HelpAutosomal Tools › CMA

Chromosome Matrix App (CMA)

Overview

CMA is a chromosome-focused analysis tool that organizes DNA matches based on shared DNA segments on specific chromosomes. Unlike other clustering tools that rely primarily on ICW (In Common With) relationships, CMA uses actual chromosome segment data. This makes it useful for chromosome mapping, segment-specific analysis, and identifying segment groups.

CMA supports both database kits and CSV file imports. FTDNA, 23andMe, MyHeritage, GEDmatch, and A*DNA are supported.

Prerequisites

For Database Kits

Data Required? Purpose
MatchesRequiredList of DNA matches
ICW (In Common With)RequiredShared match relationships
Chromosome SegmentsRequiredShared DNA segments — what makes CMA unique
Ancestors / TreesOptionalAncestor information overlay

Important: Unlike CLM and Shared Clustering, CMA requires chromosome segment data. Kits without chromosome data will not produce meaningful CMA results.

For File-Based Kits

When using CSV file imports, the following files are required:

  • Match File — Required
  • ICW File — Required
  • Chromo File — Required

Supported services for file import: FTDNA and GEDmatch.

CMA Settings

Setting Purpose
Kit FilterPrefilter kits
DNA KitSelect target kit
Match / ICW / Chromo filesCSV file source (for file-based kits)
cM RangeSelect by total cM (default: 10–1500)
Min SNPsMinimum SNP count per segment (default: 500)
ChromosomeWhich chromosome to analyze (All, 1–22, or X)
Include Non-ICW SegmentsInclude segments from non-ICW matches
Include AncestorsShow ancestor info
Open HTML When DoneAuto-open HTML output
Tag Include / ExcludeFilter by GEDCOM tags

Setup Details

cM Range

Default: 10 to 1500 cM. This is wider than CLM because CMA works at the segment level, where smaller matches can be meaningful when backed by actual chromosome data.

Min SNPs

Default: 500. SNP count is a quality indicator for segment reliability.

  • Higher values (700, 1000) filter out small, unreliable segments and produce cleaner results.
  • Lower values include more segments but add noise from potentially false matches.

Chromosome

Options: All (default), 1–22, or X.

  • Selecting a specific chromosome is useful when investigating a known segment or region.
  • The X chromosome has unique inheritance patterns that can be useful for narrowing ancestral lines, since it follows a predictable path through generations.

Include Non-ICW Segments

Default: Off. When enabled, includes segments from matches that are not ICW with each other. Use cautiously — these segments may represent different ancestral lines.

Include Ancestors

Default: Off.
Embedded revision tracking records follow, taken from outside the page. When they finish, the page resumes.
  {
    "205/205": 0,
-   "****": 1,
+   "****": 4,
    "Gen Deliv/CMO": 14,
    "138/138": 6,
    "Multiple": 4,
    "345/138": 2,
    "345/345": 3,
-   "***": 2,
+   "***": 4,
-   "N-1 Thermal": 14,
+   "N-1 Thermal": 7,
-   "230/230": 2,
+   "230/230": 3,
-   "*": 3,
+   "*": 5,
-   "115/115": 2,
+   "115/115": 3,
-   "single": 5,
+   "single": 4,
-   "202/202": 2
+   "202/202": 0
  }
When enabled, includes ancestor information in the output when tree data is available in the database.

Tag Management

Same as CLM: use Exclude and Include toggles to filter matches by their GEDCOM tags.

Running CMA

  1. Select your DNA Kit from the dropdown (or browse for CSV files).
  2. Adjust the cM Range, Min SNPs, and Chromosome settings.
  3. Click Run CMA.
  4. The HTML output opens automatically when complete (if enabled).

Reading the Output

The HTML output shows a chromosome matrix where rows and columns represent matches. Each cell indicates shared segments, including the chromosome number, start and end positions, cM value, and SNP count.
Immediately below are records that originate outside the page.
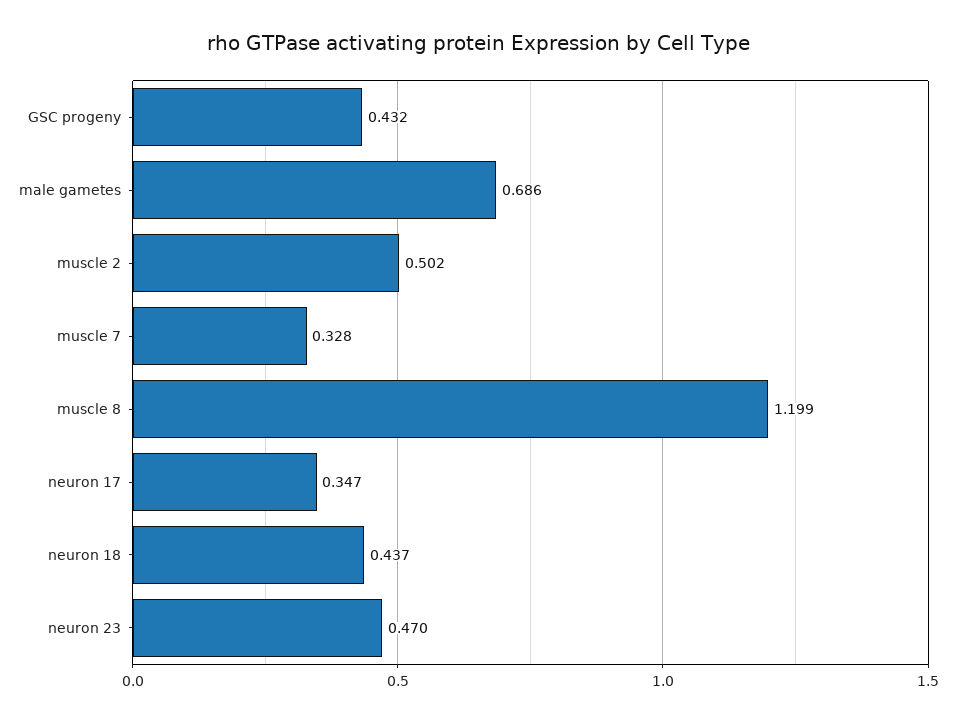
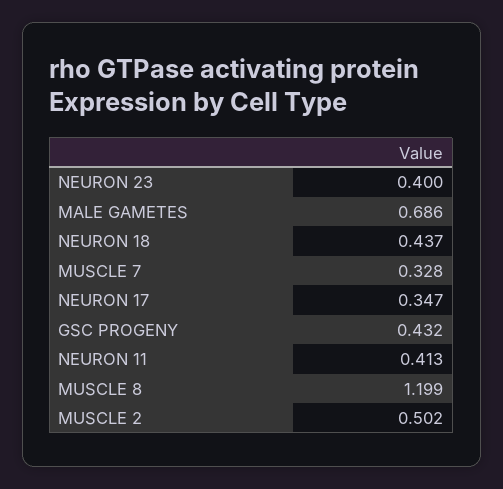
  {
    "GSC progeny": 0.432,
    "male gametes": 0.686,
    "muscle 2": 0.502,
    "muscle 7": 0.328,
    "muscle 8": 1.199,
    "neuron 17": 0.347,
    "neuron 18": 0.437,
-   "neuron 23": 0.47
+   "neuron 23": 0.4,
+   "NEURON 11": 0.413
  }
The output provides two perspectives:

  • By match — View all chromosomes shared with a single match across the genome.
  • By segment — View all matches sharing a specific segment region on a chromosome.

Important Notes

  • Clusters are not based on triangulation. Overlapping segments on the same chromosome do not prove a shared ancestor.
  • Half-identical regions (HIR) may be on different copies of a chromosome (maternal vs. paternal).
  • Small segments are more likely to be identical by state (IBS) rather than identical by descent (IBD). Use the Min SNPs filter to reduce false positives.
  • The X chromosome has unique inheritance patterns — it can be especially useful for narrowing ancestral lines.

Tips

  • Start with “All” chromosomes to get a broad picture, then narrow to specific chromosomes.
  • Increase Min SNPs for cleaner, more reliable results.
  • Use a specific chromosome when investigating a known segment or match group.
  • Combine CMA with CLM or WIC for ICW-based clustering alongside segment analysis.
  • Focus on segments above 10 cM for the most reliable results.